Esse discurso foi para chamar a
atenção dos novos formandos a respeitarem os seus iguais e a sociedade como um
todo. Não podemos permitir que os sociopatas saiam por aí fazendo o que querem
sem as penalidades adequadas. Quanto aos jovens que invadiram criminalmente a
quadra esportiva, as autoridades acadêmicas tomaram providências punitivas
expulsando-os da Universidade.
Parece que o Apóstolo dos
Gentios, como doutor da Lei, compreendeu que há licitude para os iguais e para
os desiguais, mas nem tudo convém.
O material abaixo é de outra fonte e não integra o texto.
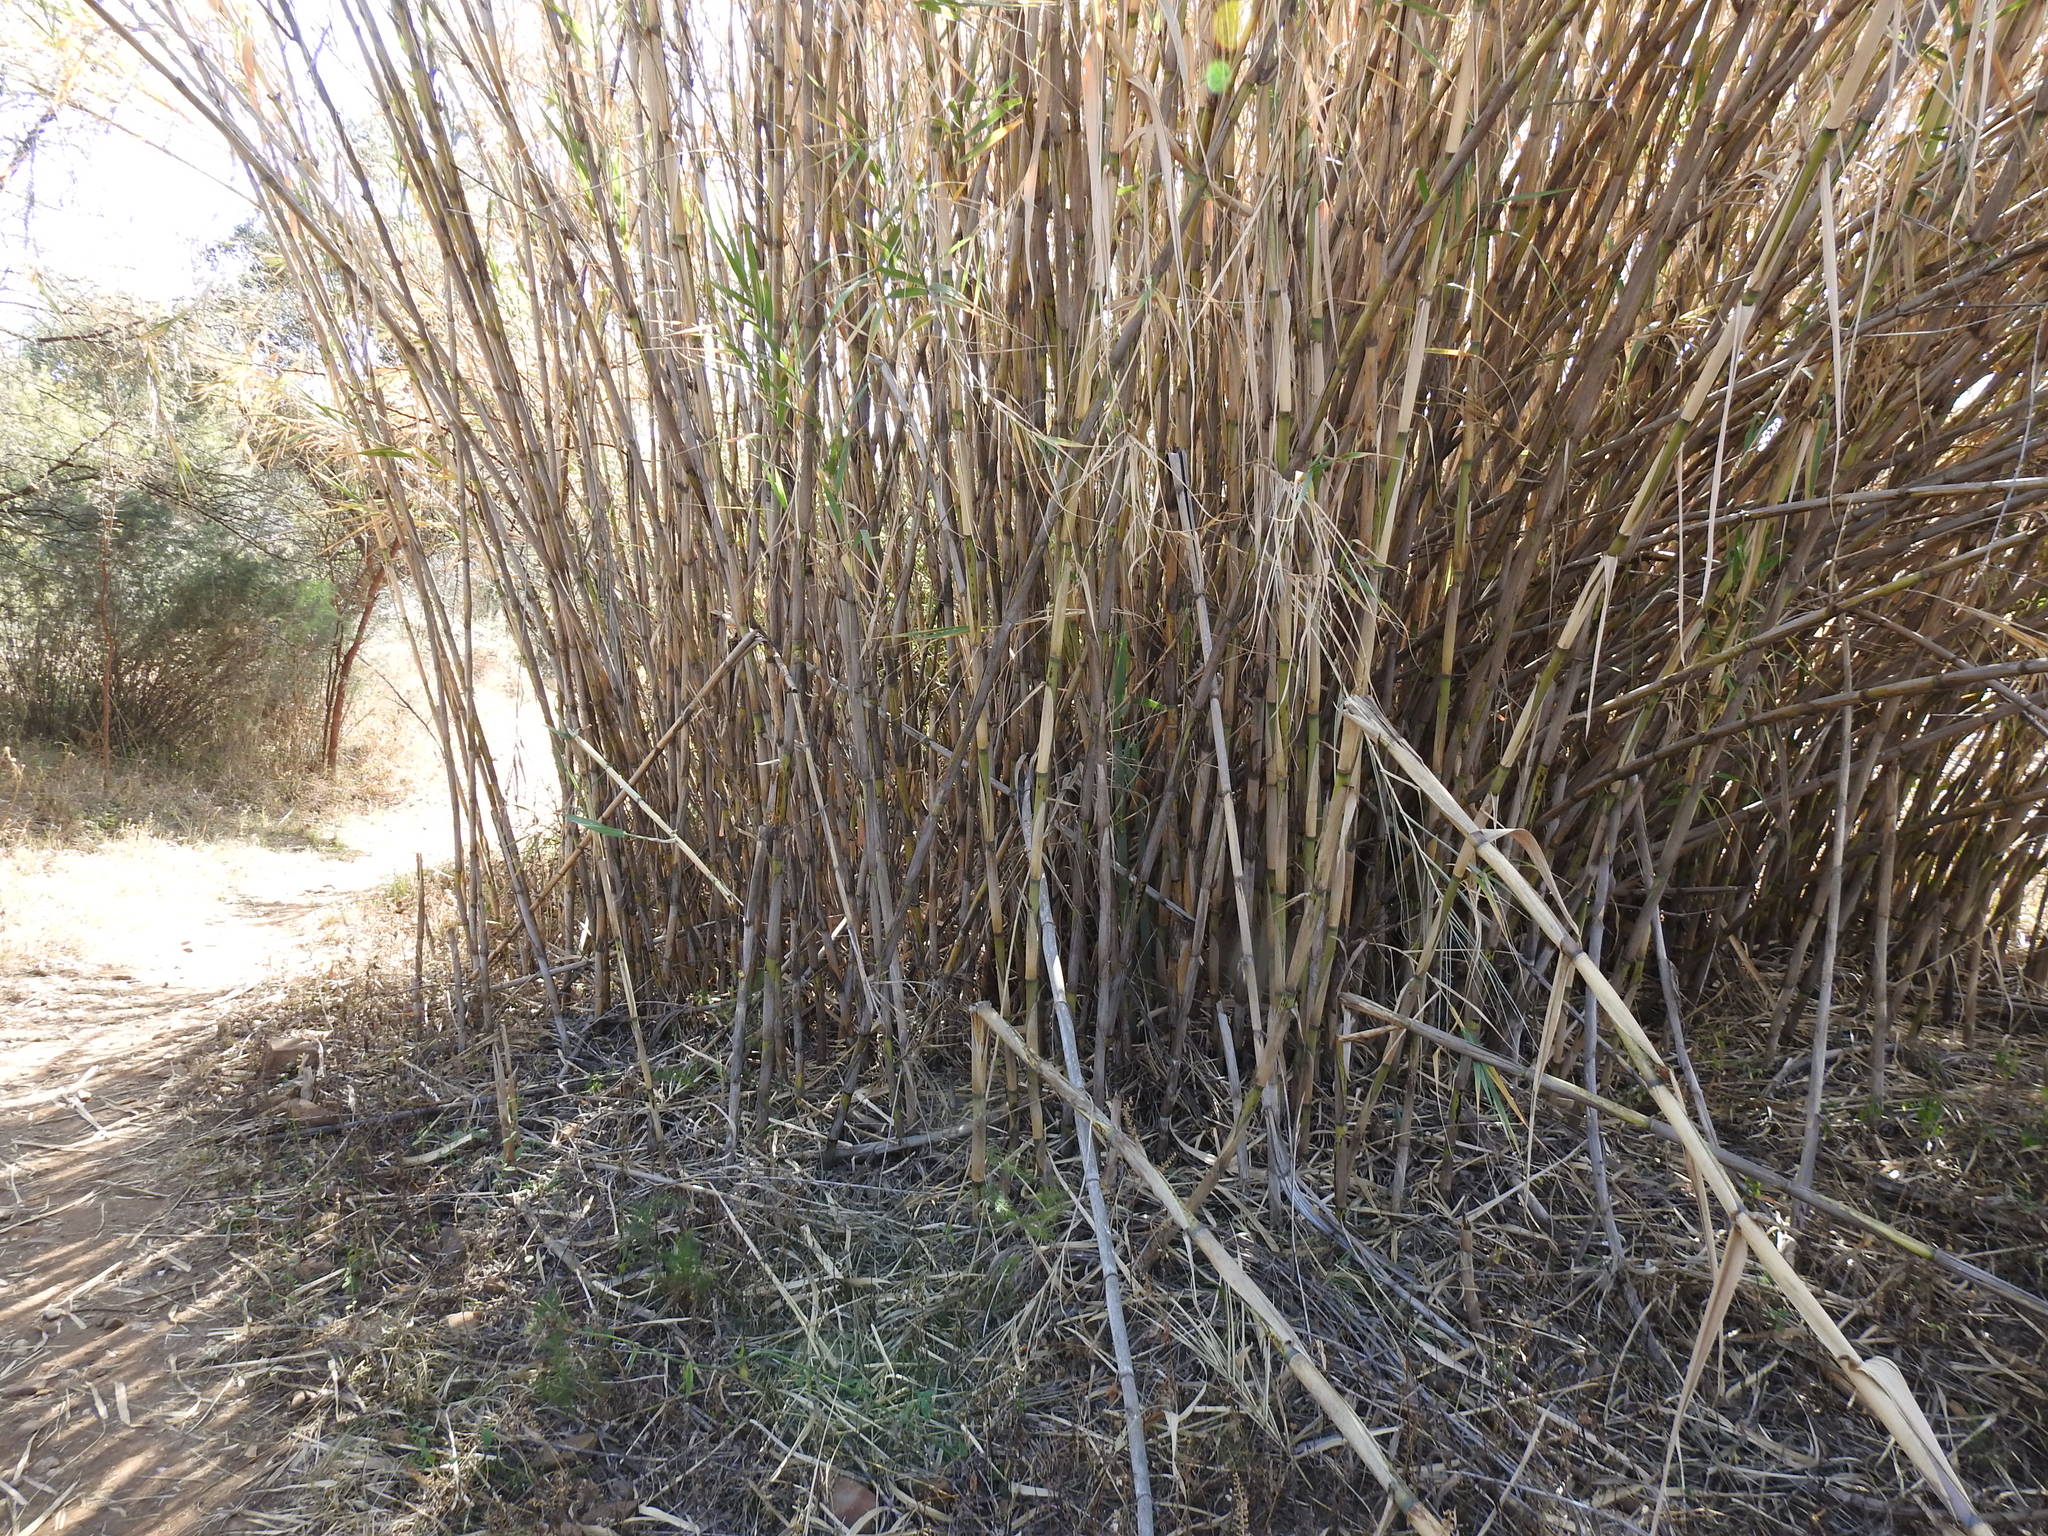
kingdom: Plantae
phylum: Tracheophyta
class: Liliopsida
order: Poales
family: Poaceae
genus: Arundo
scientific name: Arundo donax
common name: Giant reed
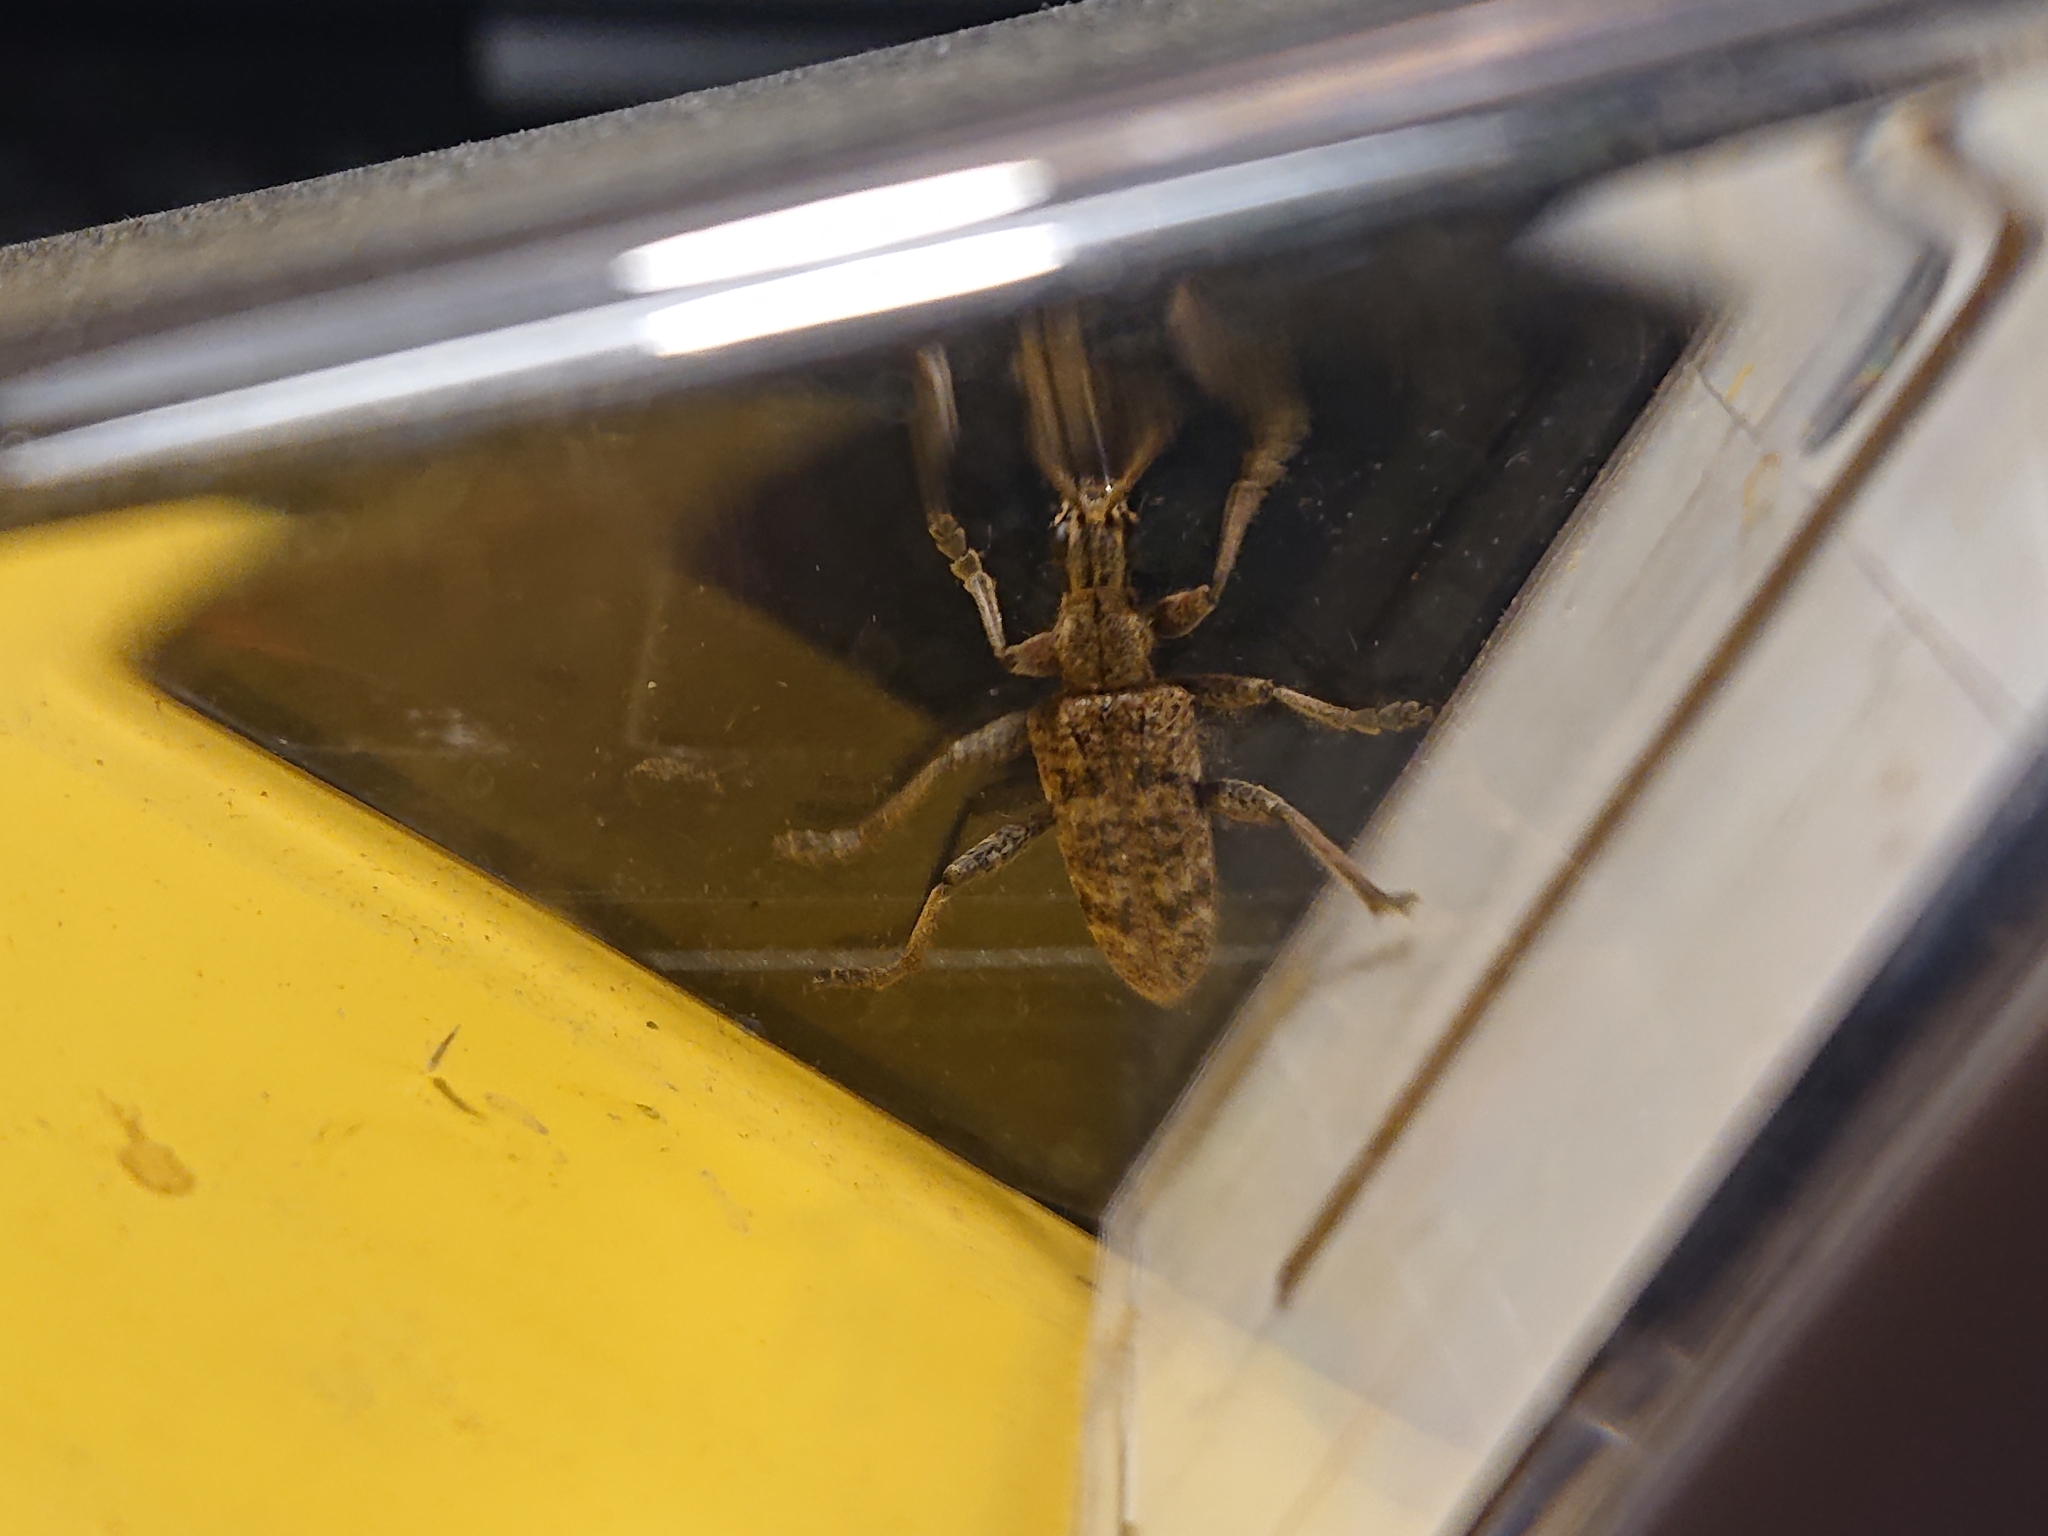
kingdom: Animalia
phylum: Arthropoda
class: Insecta
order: Coleoptera
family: Cerambycidae
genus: Rhagium
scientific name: Rhagium inquisitor
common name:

A origem da frase se deu na carta endereçada
por Paulo à igreja de Corinto, Grécia, onde os novos cristãos estavam
confundindo a liberdade cristã com o consentimento para a prática de
imoralidades e libertinagem e procuravam justificar suas atitudes dizendo que
“tudo me é lícito”, ao que Paulo rebateu o argumento com a frase “mas nem tudo
convém”. Mais adiante, fazendo um trocadilho com o idioma grego, Paulo
acrescenta: “tudo me é lícito, mas eu não me deixarei dominar por nada”. Ser livre para tomarmos as nossas decisões,
portanto, não quer dizer que devemos deixar-nos
levar por quaisquer estímulo ou sugestão em desajuste com as nossas
convicções. Ratificando Paulo:
Tudo
me é lícito, mas nem tudo me convém.